Efficient ternary organic solar cells with BT-rhodanine-based nonfullerene acceptors in a PM6:Y6-BO blend

Abstract

A series of benzothiadiazole (BT)–rhodanine-based nonfullerene acceptors (NFAs) were designed and synthesized. These BT–rhodanine-based NFAs were composed of BT as a central core with a 3-octylthienothiohene π-bridge and two different rhodanine end groups (BT-rho for octylrhodanine and BT-rhoCN for dicyano-octylrhodanine end groups). The highest occupied molecular orbital (HOMO)/lowest unoccupied molecular orbital (LUMO) levels were −5.53/−3.78 eV for a BT-rho film and −5.63/−3.90 eV for a BT-rhoCN film. The strong electron-withdrawing dicyano-octylrhodanine end group of BT-rhoCN downshifted the HOMO and LUMO levels by ∼0.1 eV compared with those of BT-rho. The 10% BT-rho in a PM6:Y6-BO ternary organic solar cell exhibit a maximum power conversion efficiency (PCE) of 16.17% with a short-circuit current density ( J SC ) of 25.29 mA cm −2 , open-circuit voltage ( V OC ) of 0.84 V, and fill factor ( FF ) of 76.13%. The hole/electron mobilities of the PM6:Y6-BO, 10% BT-rho, and 10% BT-rhoCN ternary devices were 2.20 × 10 −4 /1.85 × 10 −4 cm 2 V −1 s −1 , 3.66 × 10 −4 /3.77 × 10 −4 cm 2 V −1 s −1 , and 1.34 × 10 −4 /0.94 × 10 −4 cm 2 V −1 s −1 , respectively.
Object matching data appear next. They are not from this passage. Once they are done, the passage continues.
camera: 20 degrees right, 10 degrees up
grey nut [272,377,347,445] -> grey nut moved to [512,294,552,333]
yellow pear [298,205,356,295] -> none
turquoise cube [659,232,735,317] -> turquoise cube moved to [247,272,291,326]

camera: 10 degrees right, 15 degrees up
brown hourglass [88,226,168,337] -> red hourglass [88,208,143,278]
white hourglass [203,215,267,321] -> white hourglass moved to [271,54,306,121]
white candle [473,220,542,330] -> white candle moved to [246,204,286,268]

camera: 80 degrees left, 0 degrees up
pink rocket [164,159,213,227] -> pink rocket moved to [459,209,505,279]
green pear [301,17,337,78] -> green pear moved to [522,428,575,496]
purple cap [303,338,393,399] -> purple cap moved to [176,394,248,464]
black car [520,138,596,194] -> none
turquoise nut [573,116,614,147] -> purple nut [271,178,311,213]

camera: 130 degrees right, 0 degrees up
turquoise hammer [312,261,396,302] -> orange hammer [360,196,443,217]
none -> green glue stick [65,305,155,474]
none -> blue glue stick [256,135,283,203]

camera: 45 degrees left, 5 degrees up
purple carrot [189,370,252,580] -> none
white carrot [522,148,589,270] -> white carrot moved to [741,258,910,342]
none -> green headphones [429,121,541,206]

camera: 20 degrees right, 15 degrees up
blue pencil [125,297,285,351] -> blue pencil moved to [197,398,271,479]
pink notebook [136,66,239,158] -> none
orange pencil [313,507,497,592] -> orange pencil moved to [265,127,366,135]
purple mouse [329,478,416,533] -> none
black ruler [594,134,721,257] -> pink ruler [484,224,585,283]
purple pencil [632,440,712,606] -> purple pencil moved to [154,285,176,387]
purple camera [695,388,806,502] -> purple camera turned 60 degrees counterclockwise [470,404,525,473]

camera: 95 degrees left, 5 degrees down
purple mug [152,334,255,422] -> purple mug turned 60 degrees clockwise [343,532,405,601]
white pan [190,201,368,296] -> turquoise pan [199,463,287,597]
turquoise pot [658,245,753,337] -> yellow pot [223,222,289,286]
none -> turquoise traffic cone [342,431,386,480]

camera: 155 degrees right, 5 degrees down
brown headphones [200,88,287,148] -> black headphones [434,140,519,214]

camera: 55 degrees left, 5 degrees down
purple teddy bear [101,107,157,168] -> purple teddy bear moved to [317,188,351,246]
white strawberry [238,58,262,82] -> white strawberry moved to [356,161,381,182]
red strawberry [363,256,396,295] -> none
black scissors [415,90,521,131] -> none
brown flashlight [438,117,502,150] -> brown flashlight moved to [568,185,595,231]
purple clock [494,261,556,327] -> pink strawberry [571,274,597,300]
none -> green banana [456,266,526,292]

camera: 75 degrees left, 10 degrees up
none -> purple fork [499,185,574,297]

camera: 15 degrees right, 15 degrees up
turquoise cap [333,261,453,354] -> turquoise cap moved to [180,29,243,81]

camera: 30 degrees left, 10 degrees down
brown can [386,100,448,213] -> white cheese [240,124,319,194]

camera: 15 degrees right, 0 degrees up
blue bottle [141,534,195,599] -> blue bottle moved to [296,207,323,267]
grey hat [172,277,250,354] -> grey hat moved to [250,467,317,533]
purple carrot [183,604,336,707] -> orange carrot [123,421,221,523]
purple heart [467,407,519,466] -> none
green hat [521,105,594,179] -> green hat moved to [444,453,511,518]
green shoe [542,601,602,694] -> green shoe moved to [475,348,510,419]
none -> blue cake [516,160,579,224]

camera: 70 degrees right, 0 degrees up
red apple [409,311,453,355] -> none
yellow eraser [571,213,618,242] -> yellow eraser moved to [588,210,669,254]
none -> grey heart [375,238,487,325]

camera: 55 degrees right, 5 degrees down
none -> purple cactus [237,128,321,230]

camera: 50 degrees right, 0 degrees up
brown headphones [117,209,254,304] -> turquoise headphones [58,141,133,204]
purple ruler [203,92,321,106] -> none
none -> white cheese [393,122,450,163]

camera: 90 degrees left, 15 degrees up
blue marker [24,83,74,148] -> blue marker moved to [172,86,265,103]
The crystal coherence lengths ( L C s) of the (010) peaks for the PM6:Y6-BO, 10% BT-rho, and 10% BT-rhoCN ternary films are 43.2, 60.8, and 33.7 Å, respectively. The superior PCE of the 10% BT-rho ternary devices compared with that of the PM6:Y6-BO binary device is attributed to the enhanced hole and electron mobilities and the high crystallinity of the blend films, which contribute to the enhancement of the J SC and PCE. • New BT-based acceptors, BT-rho and BT-rhoCN, were synthesized by inserting rhodanine terminal groups. • Rhodanine end groups of BT-rho lowered the LUMO level and thus increased the open-circuit voltage. • An enhanced PCE of 16.17% was achieved using BT-rho as a third component in a PM6:Y6-BO blend.